• PROVIDED TEXT:
How are you hosting Metabase and how much memory+CPU resources are available?
The Metabase log you provided is not for exports.

{
"browser-info": {
"language": "en-GB",
"platform": "Linux x86_64",
"userAgent": "Mozilla/5.0 (X11; Linux x86_64) AppleWebKit/537.36 (KHTML, like Gecko) Chrome/90.0.4430.212 Safari/537.36",
"vendor": "Google Inc."
},
"system-info": {
"file.encoding": "UTF-8",
"java.runtime.name": "OpenJDK Runtime Environment",
"java.runtime.version": "1.8.0_292-8u292-b10-0ubuntu1~18.04-b10",
"java.vendor": "Private Build",
"java.vendor.url": "http://java.oracle.com/",
"java.version": "1.8.0_292",
"java.vm.name": "OpenJDK 64-Bit Server VM",
"java.vm.version": "25.292-b10",
"os.name": "Linux",
"os.version": "5.4.0-1056-aws",
"user.language": "en",
"user.timezone": "Etc/UTC"
},
"metabase-info": {
"databases": [
"h2",
"presto",
"mysql"
],
"hosting-env": "unknown",
"application-database": "mysql",
"application-database-details": {
"database": {
"name": "MySQL",
"version": "5.7.33-log"
},
"jdbc-driver": {
"name": "MariaDB Connector/J",
"version": "2.6.2"
}
},
"run-mode": "prod",
"version": {
"tag": "v0.37.0",
"date": "2020-10-22",
"branch": "release-x.37.x",
"hash": "f435e43"
},
"settings": {
"report-timezone": null
}
}
}

This is a r5a.large instance from AWS so a 2vcpu, 16gb virtual machine. (Production we run r5a.xlarge(s) )

@chiddu
Check the first couple of lines during startup, which tells you about memory available for Java.
Also, try Java 11 instead: https://www.metabase.com/docs/latest/operations-guide/java-versions.html
(Java 17 has just been released, and is even faster, but we have not tested it enough yet)

1 Like

2021-09-17 09:35:55,617 INFO metabase.util :: Loading Metabase...

• INFORMATION PROVIDED:
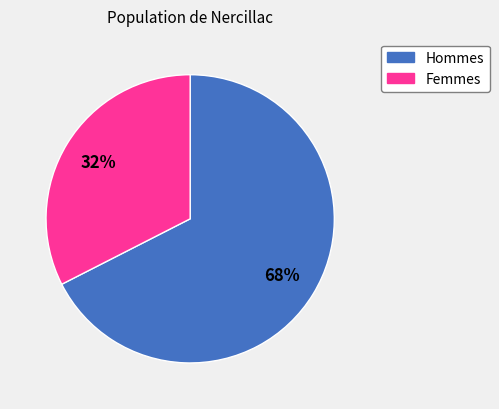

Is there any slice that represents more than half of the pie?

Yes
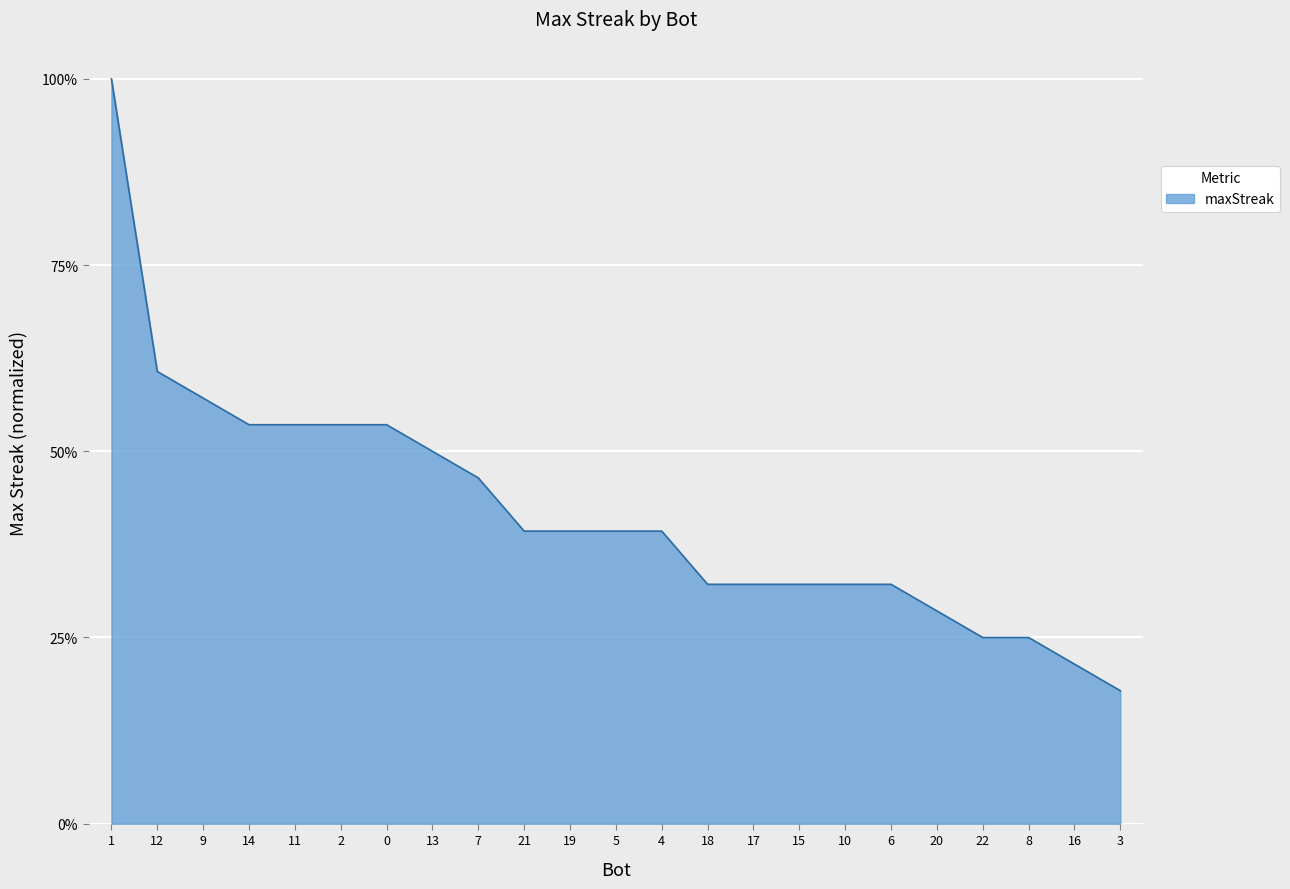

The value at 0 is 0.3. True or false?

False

• REQUIRED TASKS:
1. In the Metabase forum thread, which Java version is the user advised to try instead of the current one?
2. Output everything in the Metabase forum thread from "This is a r5a.large" down to "metabase.util :: Loading Metabase...", copied word for word.

• SOLUTIONS TO EACH TASK:
1. Java 11.

2.
This is a r5a.large instance from AWS so a 2vcpu, 16gb virtual machine. (Production we run r5a.xlarge(s) )

@chiddu
Check the first couple of lines during startup, which tells you about memory available for Java.
Also, try Java 11 instead: https://www.metabase.com/docs/latest/operations-guide/java-versions.html
(Java 17 has just been released, and is even faster, but we have not tested it enough yet)

1 Like

2021-09-17 09:35:55,617 INFO metabase.util :: Loading Metabase...